Essas reflexões foram inicialmente publicadas em artigos e, depois, reunidas em livro, que se tornou referência e foi traduzido para muitos idiomas. O sucesso internacional do livro só confirma a importância das ideias apresentadas para o movimento socialista mundial.

Um dos apêndices do livro trata da história da posse da terra na Alemanha, tema fundamental para entender como o capitalismo transformou relações sociais e econômicas ao longo dos séculos. Esse estudo foi considerado útil porque muitos trabalhadores urbanos que estavam se integrando ao movimento socialista, e era fundamental alcançar também os trabalhadores rurais, explicando como as formas de propriedade mudaram e por quê.

Sobre a economia, o livro traz uma explicação importante, a chamada “produção de mercadorias” é uma fase da história em que bens são produzidos não só para o uso pessoal, mas para serem trocados. Esse tipo de produção vai desde pequenas trocas até o desenvolvimento do capitalismo, onde o capitalista emprega trabalhadores que não possuem meios de produção próprios e vive da diferença entre o valor do que é produzido e os salários pagos. O livro divide o desenvolvimento industrial em três fases: artesanato (produção individual), manufatura (divisão do trabalho, produção coletiva) e indústria moderna (máquinas e grande escala).

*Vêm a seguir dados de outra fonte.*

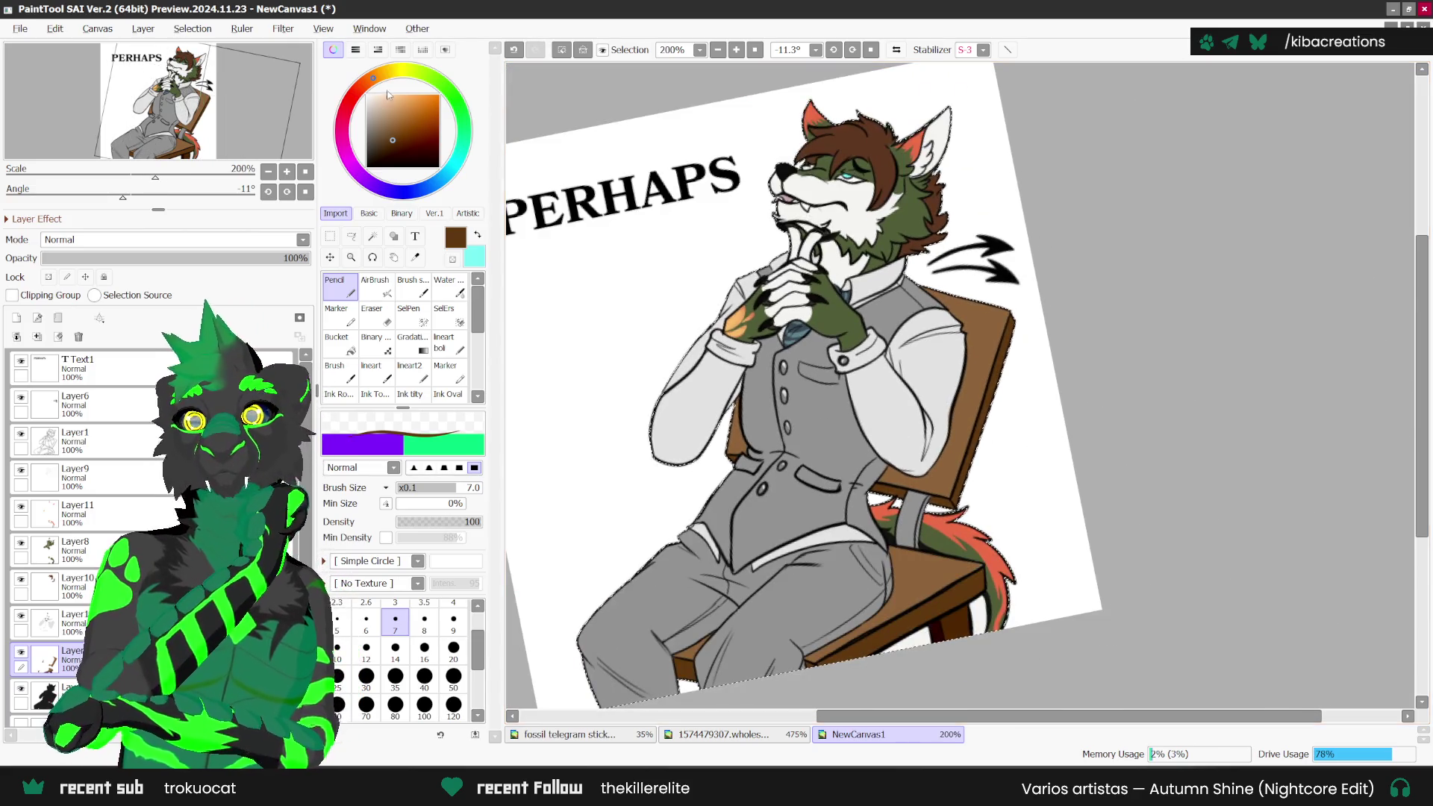
{"action": "left_click", "coordinate": [369, 119]}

Essa obra deixa claro que muitos britânicos teriam resistência a essas ideias porque o materialismo histórico, defendido por Marx e Engels, entra em choque com crenças religiosas e valores tradicionais muito presentes no Reino Unido. O termo “materialismo” costuma causar rejeição, mas a verdade é que o materialismo moderno, como forma de explicar o mundo e a história, surgiu justamente na Inglaterra, com pensadores como Bacon, Hobbes e Locke. O materialismo, resumidamente, entende que toda realidade se explica a partir da matéria e de suas transformações, não sendo necessário apelar para forças sobrenaturais ou explicações religiosas para entender o desenvolvimento social ou natural.

Marx escreveu sobre isso ao explicar que, para Bacon, o conhecimento vinha dos sentidos e da experiência, o que depois foi aprofundado por Hobbes e Locke. Hobbes, acreditava que tudo que pensamos são apenas impressões do mundo real captadas pelos sentidos. Locke foi além e demonstrou como nossas ideias se originam das experiências sensoriais. A tradição materialista foi sendo refinada ao longo dos séculos, eliminando aos poucos as influências teológicas que ainda restavam.

O livro também analisa o agnosticismo, muito comum entre intelectuais britânicos da época. O agnóstico acredita que não se pode provar nem negar a existência de um ser supremo. Engels argumenta que, apesar de o agnosticismo parecer uma posição de equilíbrio, no dia a dia até mesmo os agnósticos acabam agindo como materialistas, já que admitem que todas as coisas funcionam de acordo com leis naturais, sem precisar de interferência divina.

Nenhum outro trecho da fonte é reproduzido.